Google is working on a small but useful change in Chrome that could make setting it as your default browser a lot less confusing on Windows.
Right now, clicking Make default in Chrome doesn’t actually finish the job. Instead, Windows opens its Settings app and expects you to change the default browser yourself. If you’ve done it before, you know it isn’t exactly obvious, and it’s easy to back out without completing the process.
Google seems to be trying to fix that.
The company is testing a feature called Visual Guided Setter, which appears on the chrome://default-browser page. Instead of simply sending you to Windows Settings and leaving you on your own, Chrome guides you through the process and points you to the option you need to click. There’s also a fallback message in case the Settings page doesn’t load properly. Windows Report was the first to spot the feature while it was in testing.
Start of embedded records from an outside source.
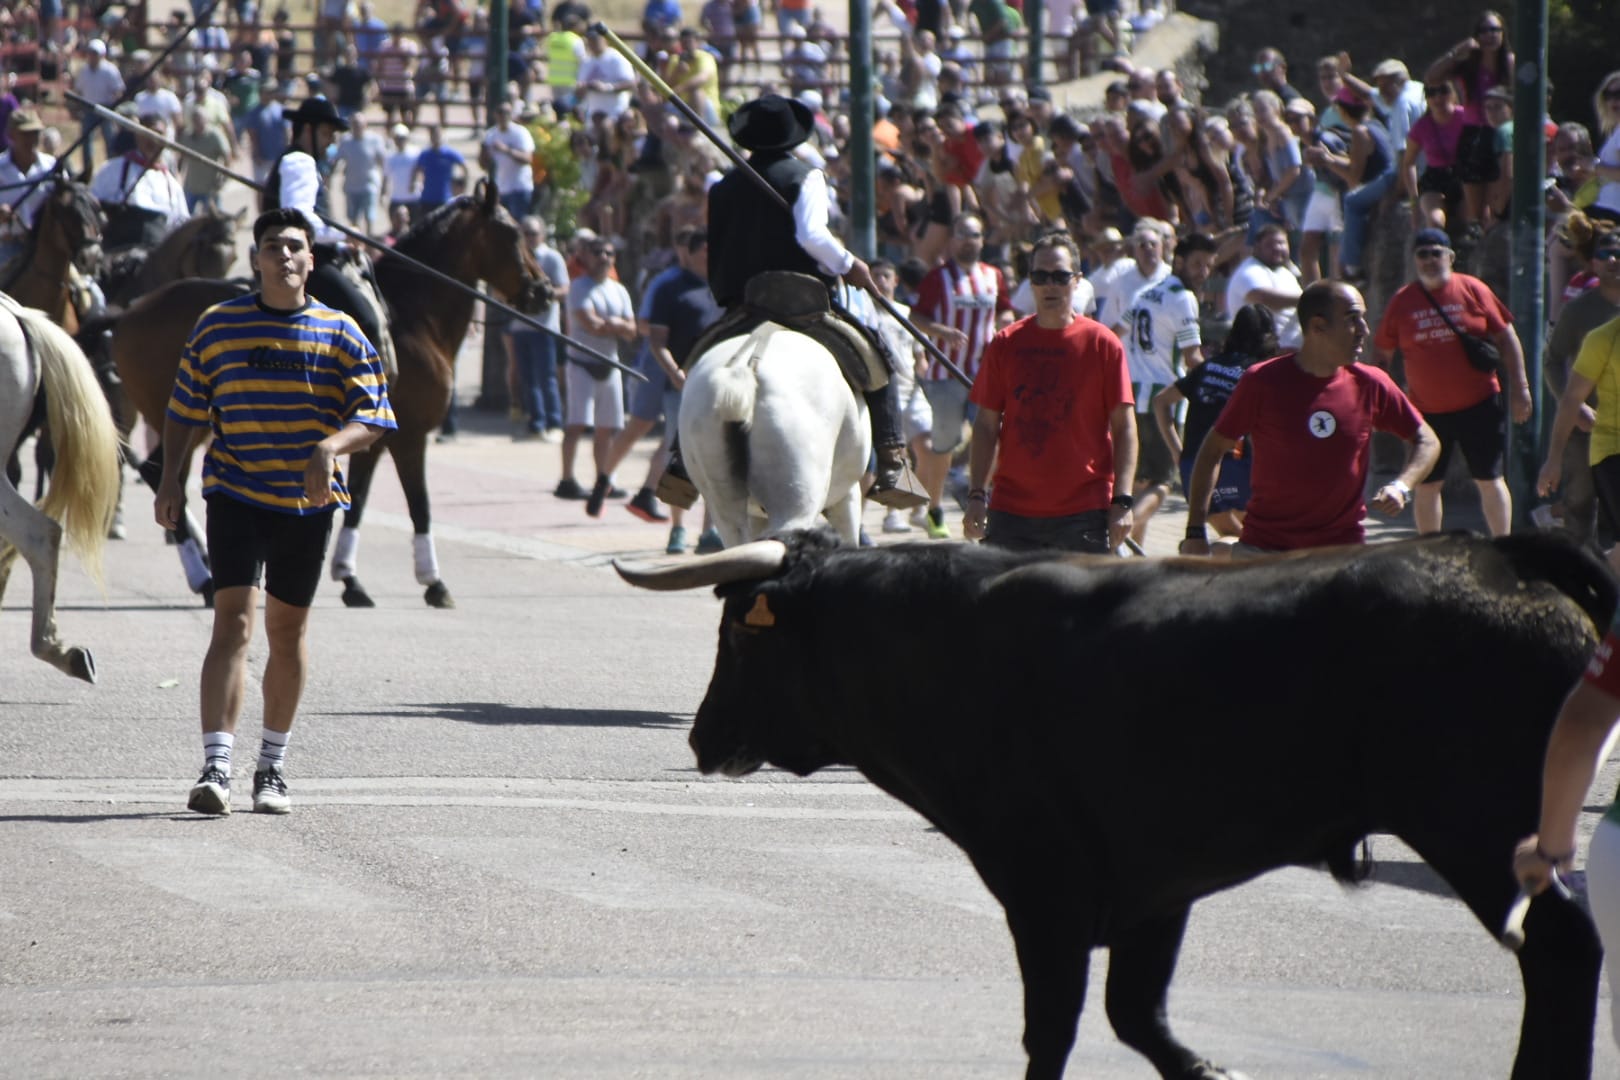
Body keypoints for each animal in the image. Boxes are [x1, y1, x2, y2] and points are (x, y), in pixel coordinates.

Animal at [98, 181, 550, 612]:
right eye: (513, 234)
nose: (544, 290)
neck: (414, 318)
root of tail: (129, 313)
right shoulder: (410, 437)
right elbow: (420, 505)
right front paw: (433, 583)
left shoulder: (372, 439)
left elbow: (359, 502)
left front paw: (350, 579)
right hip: (186, 423)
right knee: (163, 475)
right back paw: (205, 577)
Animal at [615, 531, 1620, 1080]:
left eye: (737, 636)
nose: (702, 738)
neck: (943, 642)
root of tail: (1495, 555)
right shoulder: (1155, 880)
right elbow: (1137, 1013)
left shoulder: (1043, 886)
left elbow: (1053, 1029)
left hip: (1480, 825)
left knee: (1562, 955)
While looking around Chrome’s experimental flags, I noticed something interesting. The flag tied to this feature, called Default Browser Setter Selection, doesn’t only mention Windows. It also includes Mac, Linux, and ChromeOS as supported platforms, each with an option to enable the same visual guide.
Naturally, I tried enabling it on my Mac to see what would happen. Nothing changed. The flag is there, but the feature doesn’t seem to be active yet. That suggests Google is thinking beyond Windows, even if the Windows version is the only one that’s currently taking shape.
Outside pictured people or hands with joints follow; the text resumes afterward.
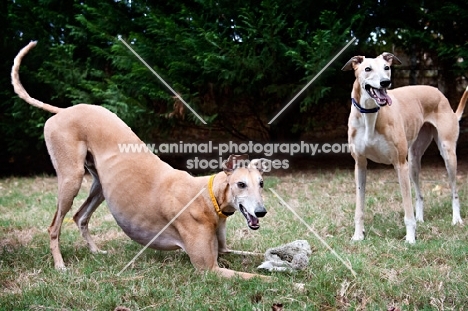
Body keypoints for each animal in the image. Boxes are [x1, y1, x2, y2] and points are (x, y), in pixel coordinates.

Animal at [11, 41, 266, 280]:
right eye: (240, 184)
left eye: (261, 183)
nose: (262, 212)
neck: (208, 196)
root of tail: (63, 110)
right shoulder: (209, 268)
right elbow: (260, 278)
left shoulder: (224, 251)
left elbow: (258, 254)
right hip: (71, 179)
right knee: (54, 226)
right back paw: (60, 265)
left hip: (100, 186)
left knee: (79, 216)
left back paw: (95, 251)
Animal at [340, 53, 468, 244]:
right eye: (367, 68)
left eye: (386, 67)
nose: (385, 82)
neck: (370, 114)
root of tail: (439, 93)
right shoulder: (360, 165)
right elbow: (359, 207)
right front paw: (357, 235)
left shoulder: (400, 164)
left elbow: (407, 210)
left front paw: (410, 238)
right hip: (414, 160)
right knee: (419, 194)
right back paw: (420, 218)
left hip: (447, 153)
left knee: (454, 190)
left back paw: (456, 219)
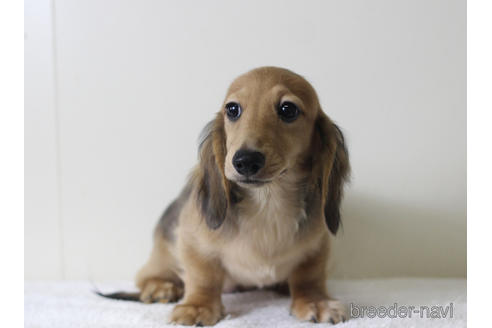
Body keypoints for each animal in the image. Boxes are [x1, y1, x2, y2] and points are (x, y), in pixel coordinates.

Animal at [102, 66, 352, 326]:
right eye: (232, 109)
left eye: (288, 109)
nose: (245, 161)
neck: (267, 203)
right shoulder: (192, 240)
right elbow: (203, 275)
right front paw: (197, 307)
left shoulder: (317, 245)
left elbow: (309, 275)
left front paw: (316, 301)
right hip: (162, 254)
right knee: (146, 275)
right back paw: (161, 287)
It’s a somewhat surprising feature to see from a browser that already dominates the market. Still, Google has more reasons than ever to keep people from switching elsewhere.
Some users have grown frustrated with the company’s growing focus on AI, and rival browsers have been benefiting from that. Brave recently crossed 117 million monthly active users, while DuckDuckGo reported a sharp increase in US installs following Google’s AI Search changes.
Google has also been tightening its grip on the Chrome Web Store, recently giving extension developers until August 1 to address privacy-related issues or risk losing their featured placement.
For now, Google hasn’t shared how this new guided experience will reach users. It could appear automatically when someone clicks Make default, or it might be introduced in another way in a future Chrome update, as speculated by Windows Report.
That part is still unclear, but the feature itself shows Google is willing to smooth out even the smallest hurdles when it comes to keeping Chrome as people’s browser of choice.